Acute toxicity of mitoxantrone (DHAQ) synthetized by Department of Organic Chemistry, School of Pharmacy, WCUMS was studied in mice and dogs. The toxic effects were compared with those of adriamycin (ADR). The LD50 were 6.6 +/- 1.3 and 7.1 +/- 1.6 mg/kg DHAQ, 7.9 +/- 2.1 and 10.7 +/- 2.2 mg/kg ADR (P = 0.95) respectively on observation with a single dose i.v. and i.p., for 21 days in Kunming mice. The toxicity appeared to be delayed with DHAQ and ADR. The earliest death occurred on 4th day after treatment in mice. In the third week still a few died. There were obvious decreases in WBC counts in the peripheral blood of mice receiving either 1-2.5 mg/kg DHAQ or 2.5-5 mg/kg ADR with a single dose i.p.. The WBC count could return to normality after 3 weeks with the withdrawal of the drugs. On electron microscopic examination of myocardial samples from mice 4 days after a single dose of 20 mg/kg DHAQ i.p., mitochondria swelling and vacuoles formation in some cells were shown. Besides the above-mentioned changes, some myocytes exhibited disorientation and loss of myofilaments in the mice which received equivalent dose of ADR. In dogs anaesthetized a temporary falling of blood pressure and slowing of heart rate were observed following 5-10 mg/kg DHAQ i.p.. When a dose of 50-100 mg/kg was given, the blood pressure dropped continuously until death.

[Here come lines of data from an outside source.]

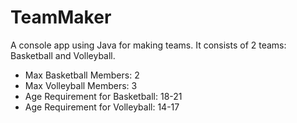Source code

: # TeamMaker
A console app using Java for making teams. It consists of 2 teams: Basketball and Volleyball. 
- Max Basketball Members: 2
- Max Volleyball Members: 3
- Age Requirement for Basketball: 18-21
- Age Requirement for Volleyball: 14-17
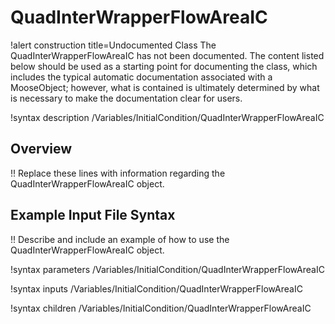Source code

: # QuadInterWrapperFlowAreaIC

!alert construction title=Undocumented Class
The QuadInterWrapperFlowAreaIC has not been documented. The content listed below should be used as a starting point for
documenting the class, which includes the typical automatic documentation associated with a
MooseObject; however, what is contained is ultimately determined by what is necessary to make the
documentation clear for users.

!syntax description /Variables/InitialCondition/QuadInterWrapperFlowAreaIC

## Overview

!! Replace these lines with information regarding the QuadInterWrapperFlowAreaIC object.

## Example Input File Syntax

!! Describe and include an example of how to use the QuadInterWrapperFlowAreaIC object.

!syntax parameters /Variables/InitialCondition/QuadInterWrapperFlowAreaIC

!syntax inputs /Variables/InitialCondition/QuadInterWrapperFlowAreaIC

!syntax children /Variables/InitialCondition/QuadInterWrapperFlowAreaIC
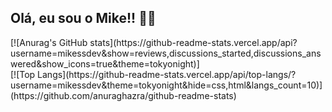 ## Olá, eu sou o Mike!! 👨‍💻

<div>
  <div>
    [![Anurag's GitHub stats](https://github-readme-stats.vercel.app/api?username=mikessdev&show=reviews,discussions_started,discussions_answered&show_icons=true&theme=tokyonight)]
  </div>
  <div>
    [![Top Langs](https://github-readme-stats.vercel.app/api/top-langs/?username=mikessdev&theme=tokyonight&hide=css,html&langs_count=10)](https://github.com/anuraghazra/github-readme-stats)
  </div>
</div>
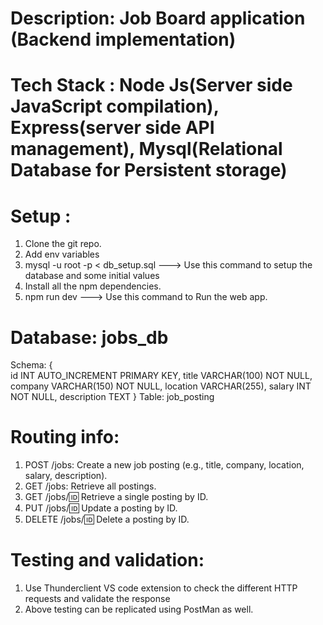 # Description: Job Board application (Backend implementation)

# Tech Stack : Node Js(Server side JavaScript compilation), Express(server side API management), Mysql(Relational Database for Persistent storage)

# Setup :
1. Clone the git repo.
2. Add env variables
3. mysql -u root -p < db_setup.sql ---> Use this command to setup the database and some initial values
4. Install all the npm dependencies.
5. npm run dev  ---> Use this command to Run the web app.

# Database: jobs_db
Schema:
{  
  id INT AUTO_INCREMENT PRIMARY KEY,
  title VARCHAR(100) NOT NULL,
  company VARCHAR(150) NOT NULL,
  location VARCHAR(255),
  salary INT NOT NULL,
  description TEXT 
}
Table: job_posting 

# Routing info:
1. POST /jobs: Create a new job posting (e.g., title, company, location, salary, description).
2. GET /jobs: Retrieve all postings.
3. GET /jobs/:id: Retrieve a single posting by ID.
4. PUT /jobs/:id: Update a posting by ID.
5. DELETE /jobs/:id: Delete a posting by ID.

# Testing and validation:
1. Use Thunderclient VS code extension to check the different HTTP requests and validate the response
2. Above testing can be replicated using PostMan as well.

对温州医科大学药学院有机化学教研室合成的米托蒽醌(DHAQ)进行了小鼠和犬的急性毒性研究。将其毒性作用与阿霉素(ADR)的毒性作用进行了比较。昆明小鼠单次静脉注射和腹腔注射给药21天的观察结果显示,DHAQ的半数致死量分别为6.6±1.3和7.1±1.6mg/kg,ADR的半数致死量分别为7.9±2.1和10.7±2.2mg/kg(P = 0.95)。DHAQ和ADR的毒性似乎有延迟。最早在治疗后第4天出现死亡。在第三周仍有少数死亡。单次腹腔注射1-2.5mg/kg DHAQ或2.5-5mg/kg ADR的小鼠外周血白细胞计数明显下降。停药3周后白细胞计数可恢复正常。单次腹腔注射20mg/kg DHAQ 4天后对小鼠心肌样本进行电子显微镜检查,结果显示部分细胞线粒体肿胀和空泡形成。除上述变化外,接受等量ADR的小鼠部分心肌细胞出现排列紊乱和肌丝丢失。对麻醉犬腹腔注射5-10mg/kg DHAQ后观察到血压暂时下降和心率减慢。当给予50-100mg/kg剂量时,血压持续下降直至死亡。